Yahoo! boss Scott Thompson stepped down May 13 in the face of controversy about his allegedly inflated resume, leaving the struggling Internet pioneer seeking its sixth CEO in five years.
As part of a truce in a proxy war with mutinous shareholder Daniel Loeb, Ross Levinsohn became interim Yahoo! chief and Fred Amoroso took charge of the board of directors.
"Yahoo! has been struggling over recent years and this new incident only makes matters worse for the company," said technology industry analyst Jeff Kagan.
"Yahoo! rode the wave up during the last decade, but during the last several years has crossed over the top and has been heading down the other side."
The changes are part of a settlement with Loeb's hedge fund Third Point, which is waging a proxy battle at the Sunnyvale, California-based firm.
Loeb and two of his picks -- Harry Wilson and Michael Wolf -- will take seats on the Yahoo! board May 16.
Five current board members, including director Roy Bostock and Patti Hart, will step down immediately and not end their terms at this year's annual shareholders meeting as originally planned, according to Yahoo!
"The board is pleased to announce these changes and the settlement with Third Point, and is confident that they will serve the best interests of our shareholders," Amoroso said in a statement.

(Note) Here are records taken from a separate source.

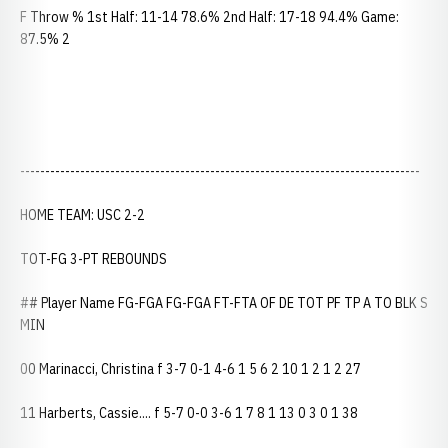
F Throw % 1st Half: 11-14 78.6% 2nd Half: 17-18 94.4% Game:
87.5% 2
--------------------------------------------------------------------------------
HOME TEAM: USC 2-2
TOT-FG 3-PT REBOUNDS
## Player Name FG-FGA FG-FGA FT-FTA OF DE TOT PF TP A TO BLK S
MIN
00 Marinacci, Christina f 3-7 0-1 4-6 1 5 6 2 10 1 2 1 2 27
11 Harberts, Cassie.... f 5-7 0-0 3-6 1 7 8 1 13 0 3 0 1 38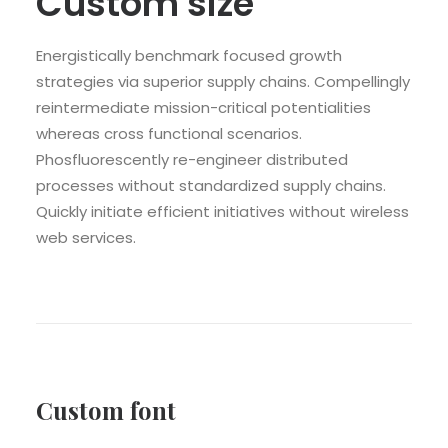
Custom size
Energistically benchmark focused growth
strategies via superior supply chains. Compellingly
reintermediate mission-critical potentialities
whereas cross functional scenarios.
Phosfluorescently re-engineer distributed
processes without standardized supply chains.
Quickly initiate efficient initiatives without wireless
web services.
Custom font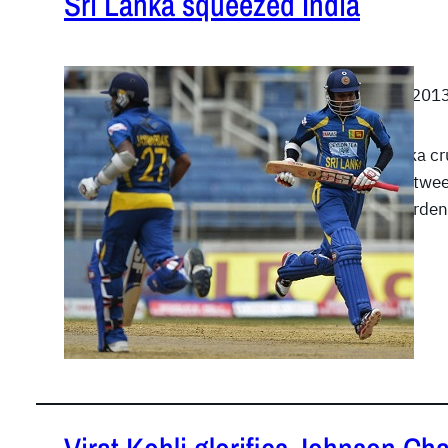
Sri Lanka squeezed India
July 2, 201
Sri Lanka c
runs betwee
Jayawarde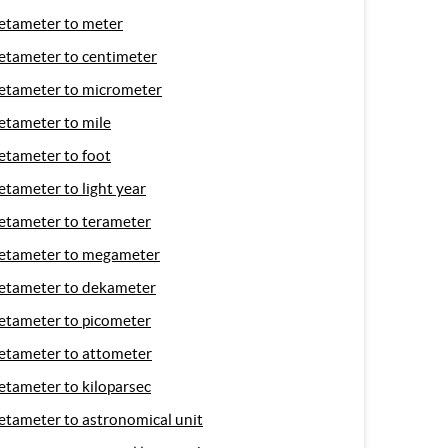
etameter to meter
etameter to centimeter
etameter to micrometer
etameter to mile
etameter to foot
etameter to light year
etameter to terameter
etameter to megameter
etameter to dekameter
etameter to picometer
etameter to attometer
etameter to kiloparsec
etameter to astronomical unit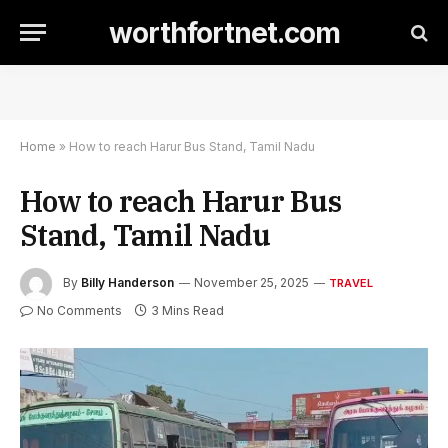
worthfortnet.com
Home
»
How to reach Harur Bus Stand, Tamil Nadu
How to reach Harur Bus
Stand, Tamil Nadu
By
Billy Handerson
November 25, 2025
TRAVEL
No Comments
3 Mins Read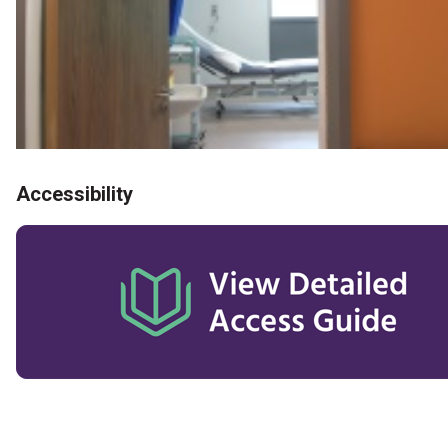
Accessibility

Levinsohn's background includes running Fox Interactive Media when the News Corporation property bought then-flourishing social networking star MySpace for $580 million and cut a lucrative search deal with Google.
Levinsohn recently ran Yahoo! advertising sales in the Americas.
Yahoo! last week began investigating a charge leveled by Loeb that Thompson misstated academic credentials by claiming on his CV a computer science degree that he never earned.
Yahoo! acknowledged an "inadvertent error" in the CEO's online bio.
Third Point, which owns 5.8% of the struggling tech giant, wanted Thompson fired.
Thompson was named Yahoo! chief in Jan., four months after the company sacked his predecessor Carol Bartz over her unsuccessful efforts to turn the company around.
"To get another CEO is as hard as it is ever going to be for that company," said independent analyst Rob Enderle of Enderle Group.
"Anyone with the ability to do the job is probably too smart to take it."
Bartz was fired after less than three years in the job. She blasted her overseers as "the worst board in the country" after being pushed out the door.
Thompson left a job as head of online payments firm PayPal, a key unit of Internet auction powerhouse eBay, to take the Yahoo! helm.
Under Thompson, Yahoo! dumped products along with workers in a quest to put the company back on course.
Yahoo! said in April that it would slash some 2,000 jobs in a purge aimed at becoming a "smaller, nimbler, more profitable" company.
The 17-year-old firm had more than 14,000 employees at the end of 2011.
On Thompson's watch, Yahoo! filed suit against Facebook in U.S. District Court in San Francisco accusing the social networking giant of infringing on 10 patents.
Facebook filed a countersuit contending that Yahoo! was violating the social network's patents -- and not the other way around.
Yahoo! has been trying to reinvent itself as a "premier digital media" company since the once-flowering Internet search service found itself withering in Google's shadow.
Yahoo's share of overall U.S. online ad revenue dropped from 15.7% in 2009 to just 9.5% last year, according to industry tracker eMarketer.
While the online advertising market is expected to grow 23.3% to $39.5 billion this year, Yahoo's share of revenues will fall further to 7.4%, eMarketer forecast.
Thompson's ouster is likely to have other Silicon Valley firms, and unhappy investors, digging into whether top executives exaggerated credentials on career paths, according to Enderle.
"This may be an endemic problem that goes outside Yahoo!" Enderle said.